A p-value measures how surprising the data are if the null hypothesis is true.

It answers this question:

\[ \text{p-value} = P(\text{data at least as extreme as observed} \mid H_0 \text{ is true}) \]

Smaller p-values mean the observed result is less consistent with the null hypothesis.

Example question

We will use the built-in mtcars data set and test whether the mean miles per gallon is different from 18.

Sample size: 32
Sample mean mpg: 20.09
Null mean: 18

Hypotheses and test statistic

We test

\[ H_0 : \mu = 18 \]

against

\[ H_a : \mu \ne 18 \]

The one-sample t statistic is

\[ t = \frac{\bar{x} - \mu_0}{s/\sqrt{n}} \]

Large values of \(|t|\) give smaller p-values.

Distribution of mpg

The solid line is the sample mean and the dashed line is the null mean.

What the p-value means

For a two-sided t-test,

\[ p\text{-value} = P\left(|T| \ge |t_{\text{obs}}| \mid H_0\right) \]

If the p-value is smaller than the chosen significance level \(\alpha\), we reject the null hypothesis.

Simulated null distribution

The p-value is the area in the tails beyond the observed test statistic.

Interactive plotly plot

This interactive chart shows the null distribution and the observed cutoff.

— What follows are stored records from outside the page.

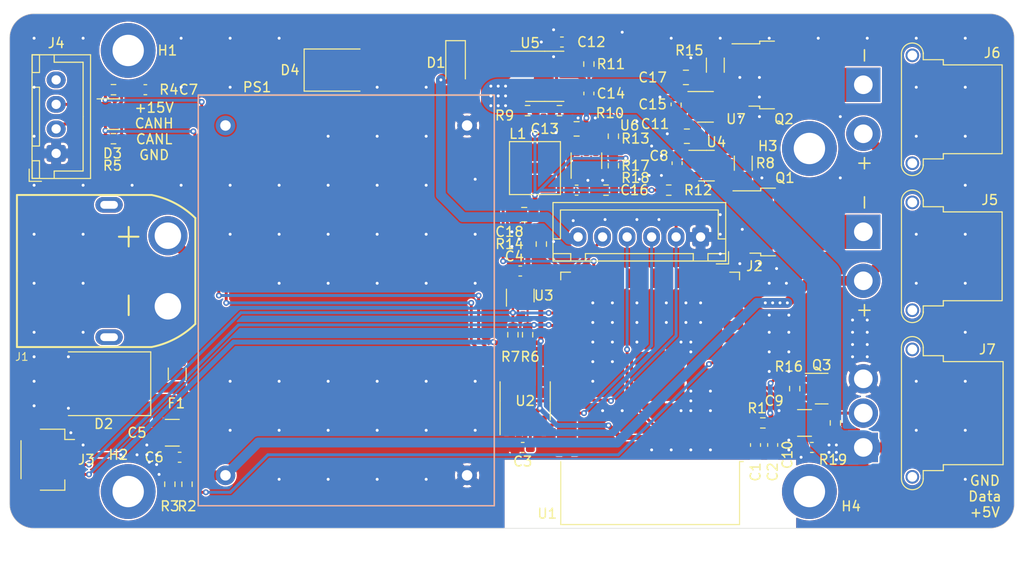
<source format=kicad_pcb>
(kicad_pcb (version 20211014) (generator pcbnew)

  (general
    (thickness 1.6)
  )

  (paper "A4")
  (layers
    (0 "F.Cu" signal)
    (31 "B.Cu" signal)
    (32 "B.Adhes" user "B.Adhesive")
    (33 "F.Adhes" user "F.Adhesive")
    (34 "B.Paste" user)
    (35 "F.Paste" user)
    (36 "B.SilkS" user "B.Silkscreen")
    (37 "F.SilkS" user "F.Silkscreen")
    (38 "B.Mask" user)
    (39 "F.Mask" user)
    (40 "Dwgs.User" user "User.Drawings")
    (41 "Cmts.User" user "User.Comments")
    (42 "Eco1.User" user "User.Eco1")
    (43 "Eco2.User" user "User.Eco2")
    (44 "Edge.Cuts" user)
    (45 "Margin" user)
    (46 "B.CrtYd" user "B.Courtyard")
    (47 "F.CrtYd" user "F.Courtyard")
    (48 "B.Fab" user)
    (49 "F.Fab" user)
  )

  (setup
    (stackup
      (layer "F.SilkS" (type "Top Silk Screen"))
      (layer "F.Paste" (type "Top Solder Paste"))
      (layer "F.Mask" (type "Top Solder Mask") (thickness 0.01))
      (layer "F.Cu" (type "copper") (thickness 0.035))
      (layer "dielectric 1" (type "core") (thickness 1.51) (material "FR4") (epsilon_r 4.5) (loss_tangent 0.02))
      (layer "B.Cu" (type "copper") (thickness 0.035))
      (layer "B.Mask" (type "Bottom Solder Mask") (thickness 0.01))
      (layer "B.Paste" (type "Bottom Solder Paste"))
      (layer "B.SilkS" (type "Bottom Silk Screen"))
      (copper_finish "None")
      (dielectric_constraints no)
    )
    (pad_to_mask_clearance 0)
    (solder_mask_min_width 0.25)
    (pad_to_paste_clearance_ratio -0.1)
    (pcbplotparams
      (layerselection 0x00010fc_ffffffff)
      (disableapertmacros false)
      (usegerberextensions false)
      (usegerberattributes false)
      (usegerberadvancedattributes false)
      (creategerberjobfile false)
      (svguseinch false)
      (svgprecision 6)
      (excludeedgelayer true)
      (plotframeref false)
      (viasonmask false)
      (mode 1)
      (useauxorigin false)
      (hpglpennumber 1)
      (hpglpenspeed 20)
      (hpglpendiameter 15.000000)
      (dxfpolygonmode true)
      (dxfimperialunits true)
      (dxfusepcbnewfont true)
      (psnegative false)
      (psa4output false)
      (plotreference true)
      (plotvalue true)
      (plotinvisibletext false)
      (sketchpadsonfab false)
      (subtractmaskfromsilk false)
      (outputformat 1)
      (mirror false)
      (drillshape 0)
      (scaleselection 1)
      (outputdirectory "../gerber/")
    )
  )

  (net 0 "")
  (net 1 "GND")
  (net 2 "+3V3")
  (net 3 "IO0")
  (net 4 "EN")
  (net 5 "ESP_TX")
  (net 6 "ESP_RX")
  (net 7 "+VSW")
  (net 8 "Net-(C7-Pad1)")
  (net 9 "+5V")
  (net 10 "I_SNS")
  (net 11 "+BATT")
  (net 12 "SCL")
  (net 13 "SDA")
  (net 14 "Net-(D1-Pad2)")
  (net 15 "Net-(J5-Pad1)")
  (net 16 "CANL")
  (net 17 "CANH")
  (net 18 "Net-(J6-Pad1)")
  (net 19 "CAN_RX")
  (net 20 "CAN_TX")
  (net 21 "Net-(Q1-Pad1)")
  (net 22 "Net-(J7-Pad2)")
  (net 23 "Net-(Q2-Pad1)")
  (net 24 "LED_Data")
  (net 25 "Net-(C16-Pad1)")
  (net 26 "Net-(C16-Pad2)")
  (net 27 "VIN_SNS")
  (net 28 "Net-(R8-Pad2)")
  (net 29 "IO36")
  (net 30 "5V_SNS")
  (net 31 "IO39")
  (net 32 "unconnected-(U1-Pad7)")
  (net 33 "Net-(R13-Pad1)")
  (net 34 "Net-(R15-Pad2)")
  (net 35 "Net-(R17-Pad1)")
  (net 36 "unconnected-(U1-Pad11)")
  (net 37 "unconnected-(U1-Pad12)")
  (net 38 "unconnected-(U1-Pad13)")
  (net 39 "LED_Light_1")
  (net 40 "LED_Light_2")
  (net 41 "unconnected-(U1-Pad17)")
  (net 42 "unconnected-(U1-Pad18)")
  (net 43 "unconnected-(U1-Pad19)")
  (net 44 "unconnected-(U1-Pad20)")
  (net 45 "unconnected-(U1-Pad21)")
  (net 46 "unconnected-(U1-Pad22)")
  (net 47 "unconnected-(U1-Pad9)")
  (net 48 "unconnected-(U1-Pad30)")
  (net 49 "unconnected-(U1-Pad31)")
  (net 50 "unconnected-(U1-Pad32)")
  (net 51 "unconnected-(U1-Pad37)")
  (net 52 "unconnected-(U2-Pad5)")
  (net 53 "unconnected-(U3-Pad6)")
  (net 54 "unconnected-(U3-Pad3)")
  (net 55 "unconnected-(U1-Pad26)")
  (net 56 "unconnected-(U1-Pad29)")
  (net 57 "Net-(R11-Pad2)")
  (net 58 "unconnected-(U1-Pad10)")
  (net 59 "unconnected-(J4-Pad4)")
  (net 60 "+5VP")

  (footprint "Capacitor_SMD:C_0603_1608Metric" (layer "F.Cu") (at 100.35 66.5 90))

  (footprint "Resistor_SMD:R_0603_1608Metric" (layer "F.Cu") (at 38.85 70.5 -90))

  (footprint "Capacitor_SMD:C_0603_1608Metric" (layer "F.Cu") (at 90.5 31.75 -90))

  (footprint "Resistor_SMD:R_0603_1608Metric" (layer "F.Cu") (at 106.75 64.25 -90))

  (footprint "Resistor_SMD:R_0603_1608Metric" (layer "F.Cu") (at 99.35 64.25 180))

  (footprint "Resistor_SMD:R_1206_3216Metric" (layer "F.Cu") (at 94.5 27.75 -90))

  (footprint "Connector_JST:JST_SH_SM04B-SRSS-TB_1x04-1MP_P1.00mm_Horizontal" (layer "F.Cu") (at 26.35 68 -90))

  (footprint "Capacitor_SMD:C_1210_3225Metric" (layer "F.Cu") (at 39.1 65.25 180))

  (footprint "Resistor_SMD:R_0603_1608Metric" (layer "F.Cu") (at 33.1 35.25 180))

  (footprint "Capacitor_SMD:C_0603_1608Metric" (layer "F.Cu") (at 74.6 48.75 180))

  (footprint "Connector_JST:JST_XH_B4B-XH-A_1x04_P2.50mm_Vertical" (layer "F.Cu") (at 27.25 36.75 90))

  (footprint "RF_Module:ESP32-WROOM-32" (layer "F.Cu") (at 87.85 58.75 180))

  (footprint "Connector_AMASS:AMASS_XT30PW-F_1x02_P2.50mm_Horizontal" (layer "F.Cu") (at 109.6 29.75 -90))

  (footprint "Resistor_SMD:R_0603_1608Metric" (layer "F.Cu") (at 84.1 38 90))

  (footprint "Fuse:Fuse_1206_3216Metric" (layer "F.Cu") (at 39.6 59.25 90))

  (footprint "Capacitor_SMD:C_0603_1608Metric" (layer "F.Cu") (at 80.35 40.5))

  (footprint "Package_SO:SOIC-8_3.9x4.9mm_P1.27mm" (layer "F.Cu") (at 77.1 28.8875))

  (footprint "MountingHole:MountingHole_3.2mm_M3_DIN965_Pad" (layer "F.Cu") (at 34.6 71.25))

  (footprint "Capacitor_SMD:C_0805_2012Metric" (layer "F.Cu") (at 91.6 35))

  (footprint "Resistor_SMD:R_0603_1608Metric" (layer "F.Cu") (at 33.1 30.25))

  (footprint "Package_TO_SOT_SMD:SOT-23-6" (layer "F.Cu") (at 81.35 37.5 90))

  (footprint "MountingHole:MountingHole_3.2mm_M3_DIN965_Pad" (layer "F.Cu") (at 34.6 26.25 90))

  (footprint "Sensor_Humidity:Sensirion_DFN-8-1EP_2.5x2.5mm_P0.5mm_EP1.1x1.7mm" (layer "F.Cu") (at 74.6 51.25 90))

  (footprint "Package_SO:SOIC-8_3.9x4.9mm_P1.27mm" (layer "F.Cu") (at 75.1 62 90))

  (footprint "Resistor_SMD:R_0603_1608Metric" (layer "F.Cu") (at 40.6 70.5 90))

  (footprint "boardcomputer:L_5040" (layer "F.Cu") (at 76.1 38.25 -90))

  (footprint "Package_TO_SOT_SMD:TO-252-2" (layer "F.Cu") (at 101.6 43.75))

  (footprint "Diode_SMD:D_SMB" (layer "F.Cu") (at 56.1 28.25))

  (footprint "Diode_SMD:D_SMC" (layer "F.Cu") (at 32.1 60.25 180))

  (footprint "Package_TO_SOT_SMD:TO-252-2" (layer "F.Cu") (at 101.5 28.75))

  (footprint "Bobbycar-FOC-hardware:Converter_DCDC_120V" (layer "F.Cu") (at 56.85 51.75 90))

  (footprint "Resistor_SMD:R_0603_1608Metric" (layer "F.Cu") (at 75.35 55.25 -90))

  (footprint "Resistor_SMD:R_0603_1608Metric" (layer "F.Cu") (at 83.35 40.5))

  (footprint "Capacitor_SMD:C_0805_2012Metric" (layer "F.Cu") (at 80.35 34.25))

  (footprint "Capacitor_SMD:C_0603_1608Metric" (layer "F.Cu") (at 104.35 66.75))

  (footprint "Capacitor_SMD:C_0603_1608Metric" (layer "F.Cu") (at 90.6 37.75 -90))

  (footprint "MountingHole:MountingHole_3.2mm_M3_DIN965_Pad" (layer "F.Cu") (at 104.1 71.25))

  (footprint "Resistor_SMD:R_1206_3216Metric" (layer "F.Cu") (at 97.35 37.75 90))

  (footprint "Capacitor_SMD:C_0805_2012Metric" (layer "F.Cu") (at 91.5 29))

  (footprint "Capacitor_SMD:C_0603_1608Metric" (layer "F.Cu") (at 98.6 66.5 90))

  (footprint "Resistor_SMD:R_0603_1608Metric" (layer "F.Cu") (at 89.75 40.5 180))

  (footprint "boardcomputer:Amass_XT60PW-M" (layer "F.Cu") (at 38.65 48.75 90))

  (footprint "Resistor_SMD:R_0603_1608Metric" (layer "F.Cu") (at 78.6 32.3875 180))

  (footprint "Capacitor_SMD:C_0805_2012Metric" (layer "F.Cu") (at 75 43))

  (footprint "Capacitor_SMD:C_0603_1608Metric" (layer "F.Cu") (at 81.6 30.6375 -90))

  (footprint "Diode_SMD:D_SOD-123" (layer "F.Cu") (at 68 27.5 -90))

  (footprint "Connector_AMASS:AMASS_MR30PW-FB_1x03_P3.50mm_Horizontal" (layer "F.Cu") (at 109.6 66.75 -90))

  (footprint "Connector_JST:JST_XH_B6B-XH-A_1x06_P2.50mm_Vertical" (layer "F.Cu") (at 93 45.275 180))

  (footprint "Resistor_SMD:R_0603_1608Metric" (layer "F.Cu") (at 102.6 60.75 90))

  (footprint "Capacitor_SMD:C_0603_1608Metric" (layer "F.Cu") (at 39.85 67.75 180))

  (footprint "Resistor_SMD:R_0603_1608Metric" (layer "F.Cu") (at 81.6 27.6375 90))

  (footprint "Resistor_SMD:R_0603_1608Metric" (layer "F.Cu") (at 75.35 32.3875 180))

  (footprint "Resistor_SMD:R_0603_1608Metric" (layer "F.Cu")
    (tedit 5F68FEEE) (tstamp c82314fb-b4ac-4ed8-aec2-b325b564e9a4)
    (at 84.1 35 90)
    (descr "Resistor SMD 0603 (1608 Metric), square (rectangular) end terminal, IPC_7351 nominal, (Body size source: IPC-SM-782 page 72, https://www.pcb-3d.com/wordpress/wp-content/uploads/ipc-sm-782a_amendment_1_and_2.pdf), generated with kicad-footprint-generator")
    (tags "resistor")
    (property "LCSC" "C21190")
    (property "LCSC Part #" "")
    (property "Sheetfile" "led-board.kicad_sch")
    (property "Sheetname" "")
    (path "/00000000-0000-0000-0000-000060bbfc4c")
    (attr smd)
    (fp_text reference "R13" (at -0.237258 2.25 180) (layer "F.SilkS")
      (effects (font (size 1 1) (thickness 0.15)))
      (tstamp ed248c36-b3d8-4b83-93be-845a9be4ddc4)
    )
    (fp_text value "1k" (at 0 1.43 90) (layer "F.Fab")
      (effects (font (size 1 1) (thickness 0.15)))
      (tstamp 7868f726-fb81-4564-96fb-0006c278cbdd)
    )
    (fp_text user "${REFERENCE}" (at 0 0 90) (layer "F.Fab")
      (effects (font (size 0.4 0.4) (thickness 0.06)))
      (tstamp 792a1cd3-3dc5-4829-9ef2-04c39da5e19b)
    )
    (fp_line (start -0.237258 -0.5225) (end 0.237258 -0.5225) (layer "F.SilkS") (width 0.12) (tstamp 4421f60e-2771-4572-b78f-aa0ce9845f18))
    (fp_line (start -0.237258 0.5225) (end 
... [832360 chars truncated]
</source>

R code used for the null distribution plot

ggplot(null_df, aes(x = t)) +
  geom_histogram(
    aes(y = after_stat(density)),
    bins = 40,
    fill = "gray80",
    color = "white"
  ) +
  geom_vline(
    xintercept = c(-abs(t_obs), abs(t_obs)),
    color = "#8C1D40",
    linetype = "dashed",
    linewidth = 1
  ) +
  annotate(
    "text",
    x = abs(t_obs),
    y = 0.38,
    label = paste0("observed |t| = ", round(abs(t_obs), 2)),
    color = "#8C1D40",
    hjust = -0.05
  ) +
  labs(
    title = "Null Distribution of t Statistics",
    x = "t statistic under H0",
    y = "Density"
  ) +
  coord_cartesian(xlim = c(-6, 6)) +
  theme_minimal(base_size = 16)

Interpreting the result

Observed t statistic: 1.962

p-value: 0.0588

Because the p-value is greater than 0.05, we fail to reject \(H_0\) at the 5% level.

Key takeaways

A p-value is a probability computed under the null hypothesis.
Small p-values suggest the observed data are unusual under \(H_0\).
The p-value is not the probability that \(H_0\) is true.
Statistical significance depends on the chosen significance level.

P-values are one of the most common tools for making decisions in statistics.